Government cuts red tape 

The Minister of State for Deregulation presented his sixth quarterly progress report last week, outlining the progress that has been made in the government’s mission to reduce the number of provincial regulations by one third.

The Liberal government believes that the number of regulations on the books has stifled the growth and investment in business and industry in the province.

In the most recent report submitted by Kevin Falcon, the Minister of State for Deregulation, on Aug. 5, the government has eliminated 70,001 regulatory requirements since June of 2001. They have also added 13,057 regulations, giving the Ministry a net reduction of 56,944 regulations.

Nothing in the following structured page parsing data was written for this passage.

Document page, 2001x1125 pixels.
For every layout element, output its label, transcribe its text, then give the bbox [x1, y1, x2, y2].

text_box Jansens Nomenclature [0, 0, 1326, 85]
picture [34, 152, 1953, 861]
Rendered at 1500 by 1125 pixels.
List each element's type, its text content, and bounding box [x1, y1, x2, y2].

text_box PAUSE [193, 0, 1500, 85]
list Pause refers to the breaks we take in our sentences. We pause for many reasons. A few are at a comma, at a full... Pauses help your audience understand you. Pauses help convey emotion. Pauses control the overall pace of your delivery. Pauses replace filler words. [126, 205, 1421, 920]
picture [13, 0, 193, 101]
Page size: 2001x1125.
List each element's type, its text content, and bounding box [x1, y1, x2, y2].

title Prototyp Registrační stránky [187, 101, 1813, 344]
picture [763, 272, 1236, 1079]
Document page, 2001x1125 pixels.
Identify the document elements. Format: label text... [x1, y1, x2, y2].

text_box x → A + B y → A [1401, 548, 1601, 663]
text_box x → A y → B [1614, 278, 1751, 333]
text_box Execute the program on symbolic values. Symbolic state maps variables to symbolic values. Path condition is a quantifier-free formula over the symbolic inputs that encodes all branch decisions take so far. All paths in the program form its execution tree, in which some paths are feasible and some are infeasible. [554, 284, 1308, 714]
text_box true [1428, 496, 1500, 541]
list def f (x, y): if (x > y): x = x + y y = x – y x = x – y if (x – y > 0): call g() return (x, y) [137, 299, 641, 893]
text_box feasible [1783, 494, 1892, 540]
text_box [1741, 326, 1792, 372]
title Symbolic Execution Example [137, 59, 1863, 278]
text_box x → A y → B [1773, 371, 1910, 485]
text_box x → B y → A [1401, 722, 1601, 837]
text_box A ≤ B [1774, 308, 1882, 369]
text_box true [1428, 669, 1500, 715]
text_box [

The deregulation has occurred within almost every government ministry, including ministries for forestry, mining and education, as well as within crown corporations such as the Liquor Distribution Branch, the B.C. Securities Commission, and the Workers’ Compensation Board.

There are currently a total of 382,139 regulatory requirements on the books in B.C., which have been reduced to 325,195. The Ministry of State for Deregulation hopes to pare that number down to approximately 260,000 by June of 2004 as part of its New Era commitments.

Significant reforms are on the way this year for the Forestry, Mining, and Energy Industries, as well as environmental regulations.

The Ministry of Community, Aboriginal and Women’s Services currently boasts the most regulations of any ministry or crown corporation with 58,448 regulations on the books. The Ministry of Finance is second with 34,675 regulations, followed by the Workers’ Compensation Board with 30,163.

The Premier’s office has the fewest with just 27 regulations on the books.